Can’t get this config to load properly correctly when attempting to retrieve analytics data for a 90-day period via the Genesys Cloud Platform API. The current instrumentation pipeline ingests queue performance metrics into New Relic custom events to populate NRQL dashboards for capacity planning. The requirement mandates a rolling 90-day aggregation of offerCount, answerCount, and talkCount per queue. When the application posts the query payload to POST /api/v2/analytics/queues/summary with the complete interval, the server rejects the request with a 413 status. This failure interrupts the scheduled data collection job, resulting in gaps in the performance visibility.
Request Payload
{
"interval": "P90D",
"groupBy": ["queueId"],
"select": ["offerCount", "answerCount", "talkCount"],
"timeFrom": "2023-10-01T00:00:00.000Z",
"timeTo": "2023-12-30T00:00:00.000Z"
}
Error Response
HTTP/1.1 413 Entity Too Large
Content-Type: application/json
{
"code": "entityTooLarge",
"message": "Request payload exceeds maximum size"
}
Documentation Reference
“Query parameters must adhere to maximum size limits. When requesting data across extended intervals, the client application should partition the
timeFromandtimeToranges into smaller segments to ensure successful processing.”
Current Attempt
I attempted to reduce the select fields, but the 413 error persists, indicating the limit relates to the time interval or internal query expansion rather than the JSON body size alone. The error response confirms the payload rejection.
Question
The documentation suggests partitioning strategies, yet it does not specify the maximum safe interval duration or the preferred chunking mechanism. I am currently evaluating whether to implement a loop that breaks the 90-day span into discrete 7-day segments using P7D intervals. Alternatively, does the API support an offset-based pagination mechanism for date ranges that would mitigate the payload size issue? The integration script runs in a serverless environment, so minimizing the number of API calls while avoiding 413 errors is critical for cost efficiency.
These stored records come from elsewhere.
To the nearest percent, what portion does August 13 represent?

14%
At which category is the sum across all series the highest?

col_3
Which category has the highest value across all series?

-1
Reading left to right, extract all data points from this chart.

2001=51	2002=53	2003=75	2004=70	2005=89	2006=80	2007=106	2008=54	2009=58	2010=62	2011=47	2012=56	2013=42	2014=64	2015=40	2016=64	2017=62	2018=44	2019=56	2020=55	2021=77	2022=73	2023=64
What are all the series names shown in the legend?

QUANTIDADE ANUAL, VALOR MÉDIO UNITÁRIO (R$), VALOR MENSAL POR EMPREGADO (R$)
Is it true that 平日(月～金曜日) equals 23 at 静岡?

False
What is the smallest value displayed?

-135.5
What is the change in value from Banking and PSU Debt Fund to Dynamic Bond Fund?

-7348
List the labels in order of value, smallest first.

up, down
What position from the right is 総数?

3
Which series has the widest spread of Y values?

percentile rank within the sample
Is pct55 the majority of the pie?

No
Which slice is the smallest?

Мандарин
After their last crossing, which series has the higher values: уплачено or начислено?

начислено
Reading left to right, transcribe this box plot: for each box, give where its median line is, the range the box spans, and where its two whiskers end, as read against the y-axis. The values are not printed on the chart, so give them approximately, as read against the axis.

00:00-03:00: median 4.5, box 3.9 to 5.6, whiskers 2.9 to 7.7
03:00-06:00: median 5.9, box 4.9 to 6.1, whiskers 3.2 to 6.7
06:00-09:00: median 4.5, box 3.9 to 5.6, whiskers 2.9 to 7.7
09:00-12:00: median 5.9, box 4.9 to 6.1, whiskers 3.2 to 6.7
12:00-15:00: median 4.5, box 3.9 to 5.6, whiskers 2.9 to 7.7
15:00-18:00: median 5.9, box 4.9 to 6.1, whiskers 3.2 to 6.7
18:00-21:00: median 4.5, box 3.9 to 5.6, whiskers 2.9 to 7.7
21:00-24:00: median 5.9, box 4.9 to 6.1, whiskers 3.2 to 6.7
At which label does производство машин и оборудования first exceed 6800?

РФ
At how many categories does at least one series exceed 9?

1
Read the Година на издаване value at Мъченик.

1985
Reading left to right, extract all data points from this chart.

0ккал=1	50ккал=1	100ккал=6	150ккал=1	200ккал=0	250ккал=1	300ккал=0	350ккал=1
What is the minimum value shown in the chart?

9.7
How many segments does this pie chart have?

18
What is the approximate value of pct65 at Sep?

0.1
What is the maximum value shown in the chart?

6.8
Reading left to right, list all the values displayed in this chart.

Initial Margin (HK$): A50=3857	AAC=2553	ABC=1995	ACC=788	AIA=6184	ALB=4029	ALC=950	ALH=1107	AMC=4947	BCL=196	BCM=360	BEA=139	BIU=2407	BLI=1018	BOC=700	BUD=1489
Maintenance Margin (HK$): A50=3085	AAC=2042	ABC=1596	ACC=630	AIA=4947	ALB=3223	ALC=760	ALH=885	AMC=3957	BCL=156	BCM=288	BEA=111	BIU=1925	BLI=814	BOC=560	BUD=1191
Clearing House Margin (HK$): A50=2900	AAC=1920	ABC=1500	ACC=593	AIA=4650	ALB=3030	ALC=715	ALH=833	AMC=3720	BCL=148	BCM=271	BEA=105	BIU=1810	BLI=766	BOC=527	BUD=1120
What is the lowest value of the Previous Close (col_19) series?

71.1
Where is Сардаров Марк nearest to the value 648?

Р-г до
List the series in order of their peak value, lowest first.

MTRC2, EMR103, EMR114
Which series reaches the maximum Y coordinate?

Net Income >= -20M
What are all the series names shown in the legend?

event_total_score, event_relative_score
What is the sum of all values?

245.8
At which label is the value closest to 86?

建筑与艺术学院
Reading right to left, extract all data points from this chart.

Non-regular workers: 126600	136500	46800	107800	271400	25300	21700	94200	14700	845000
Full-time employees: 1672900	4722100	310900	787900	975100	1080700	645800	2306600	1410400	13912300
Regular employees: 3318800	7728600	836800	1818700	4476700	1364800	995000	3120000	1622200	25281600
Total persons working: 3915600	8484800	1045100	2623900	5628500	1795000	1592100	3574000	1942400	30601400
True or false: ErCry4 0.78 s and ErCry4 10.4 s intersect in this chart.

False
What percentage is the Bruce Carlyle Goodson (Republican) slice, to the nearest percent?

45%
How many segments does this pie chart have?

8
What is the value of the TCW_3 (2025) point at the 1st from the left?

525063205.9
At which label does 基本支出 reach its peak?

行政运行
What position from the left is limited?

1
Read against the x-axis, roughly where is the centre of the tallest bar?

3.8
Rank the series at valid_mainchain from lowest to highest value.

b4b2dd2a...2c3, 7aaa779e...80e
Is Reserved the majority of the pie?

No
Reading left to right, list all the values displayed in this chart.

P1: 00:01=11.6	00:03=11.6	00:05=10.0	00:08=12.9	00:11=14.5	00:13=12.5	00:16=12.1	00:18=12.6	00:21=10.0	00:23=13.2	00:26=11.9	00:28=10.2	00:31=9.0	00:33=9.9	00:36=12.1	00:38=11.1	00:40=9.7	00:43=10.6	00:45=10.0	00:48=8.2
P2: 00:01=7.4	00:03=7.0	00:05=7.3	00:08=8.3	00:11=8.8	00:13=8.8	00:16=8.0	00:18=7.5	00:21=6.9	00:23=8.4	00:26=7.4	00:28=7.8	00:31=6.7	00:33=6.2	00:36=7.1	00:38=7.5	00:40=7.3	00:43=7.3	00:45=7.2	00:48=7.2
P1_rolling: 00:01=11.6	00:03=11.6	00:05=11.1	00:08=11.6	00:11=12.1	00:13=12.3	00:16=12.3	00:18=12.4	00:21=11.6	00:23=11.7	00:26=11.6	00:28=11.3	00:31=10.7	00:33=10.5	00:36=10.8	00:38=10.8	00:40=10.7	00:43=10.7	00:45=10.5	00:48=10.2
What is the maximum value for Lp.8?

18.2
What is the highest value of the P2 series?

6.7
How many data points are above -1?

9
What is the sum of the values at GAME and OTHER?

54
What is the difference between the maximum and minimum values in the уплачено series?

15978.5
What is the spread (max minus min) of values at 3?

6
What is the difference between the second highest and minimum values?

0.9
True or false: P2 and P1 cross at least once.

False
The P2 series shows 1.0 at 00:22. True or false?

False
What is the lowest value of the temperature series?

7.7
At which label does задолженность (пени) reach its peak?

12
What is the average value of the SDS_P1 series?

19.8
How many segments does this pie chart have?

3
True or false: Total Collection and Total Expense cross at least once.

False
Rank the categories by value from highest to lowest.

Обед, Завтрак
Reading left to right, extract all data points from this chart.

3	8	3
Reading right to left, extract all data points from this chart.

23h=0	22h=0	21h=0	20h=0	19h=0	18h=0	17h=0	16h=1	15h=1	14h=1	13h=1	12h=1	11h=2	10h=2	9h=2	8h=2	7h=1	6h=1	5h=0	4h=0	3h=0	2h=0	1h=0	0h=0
I also need to ensure that the groupBy results remain consistent across split queries to allow for accurate deduplication in the New Relic ingestion layer. I require a reliable pattern to execute sequential requests and merge the resulting JSON arrays before forwarding them to the New Relic Insights API. Any code examples demonstrating the interval splitting logic would be appreciated.